We propose that municipalities be given more choice, allowing them to customise their local elections based on local needs. Each Ontario municipality is unique and there is no ‘one size fits all’ solution.

We call on the Ontario government to create enabling legislation that gives more choice to Ontario’s municipalities while also laying down parameters to regulate any moves towards reform.

The legislation would provide new regulations for tools such as runoff voting, municipal parties, single transferable vote, pre-election contribution disclosure, weekend voting, neighbourhood borough councils or others.

No municipality should be forced to change its system and we are not advocating for any specific reform. This legislation would simply provide local Councils with options, enabling them to open the door to local democratic renewal and to choose the system that best fits the unique needs of their community.”

5 comments:

Raymond said...

Regional representation might also go into the mix of electoral design considerations for Toronto.

It can be argued that North York, Scarborough, Etobicoke (Toronto West), and Downtown Toronto all have their unique representation needs.

Wilf Day said...
This comment has been removed by the author.
Wilf Day said...

Yes, Raymond, Toronto has “community councils” for North York, Scarborough, Etobicoke-York, and Toronto & East York. But they are really just committees of Council, with the same councillors.
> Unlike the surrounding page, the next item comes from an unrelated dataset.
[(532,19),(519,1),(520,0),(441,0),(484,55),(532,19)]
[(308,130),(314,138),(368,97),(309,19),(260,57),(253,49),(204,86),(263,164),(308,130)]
If I lived in Toronto, I suspect I’d be more interested in Montreal’s strong-borough system. The City of Montreal is divided into 19 boroughs ranging in population from 17,500 to 163,000. Each borough has a directly elected mayor and its own council which consists of all the city councillors with districts within the borough. In some boroughs there are also specially elected councillors who sit only on the borough council and not of the main city council (generally smaller boroughs whose populations only warrant one or two councillors on the main city council). Many of the boroughs were once independent municipalities that were joined with Montreal during the municipal mergers of the early 2000’s.

One similar proposal was that, to work properly, Toronto needs to decentralize to eight to ten boroughs with populations of fewer than 300,000 and with boundaries that respect Toronto’s subcommunities.
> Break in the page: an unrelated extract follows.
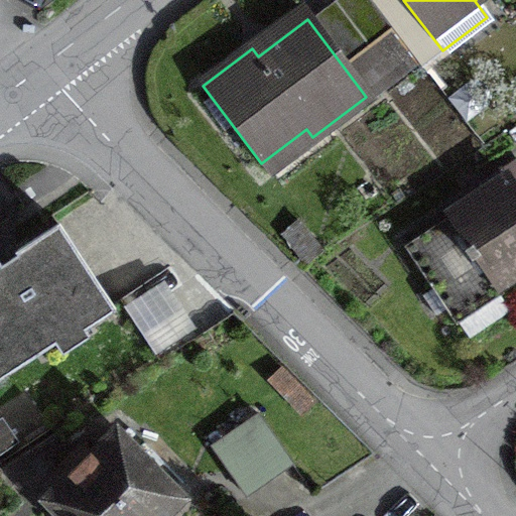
[(448,315),(515,270),(515,195),(507,182),(405,249),(448,315)]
I can imagine five-seater STV wards following somewhat similar communities.

But since the present 44 wards simply split federal/provincial ridings in half, if Toronto is about to get 24 MPs, will that mean 48 councillors? So I’ll stop speculating for the moment.

Jim Rootham said...

Wilf, I'm a little confused about Dublin, I thought it had ~one million residents. Is that greater Dublin and the city proper is smaller?

Wilf Day said...

Yes, Jim: Greater Dublin is governed by the Dublin Regional Authority and has 1,187,176 residents. The members of the Regional Authority are not directly elected, but nominated from among the elected members of the City Council and three abutting County Councils.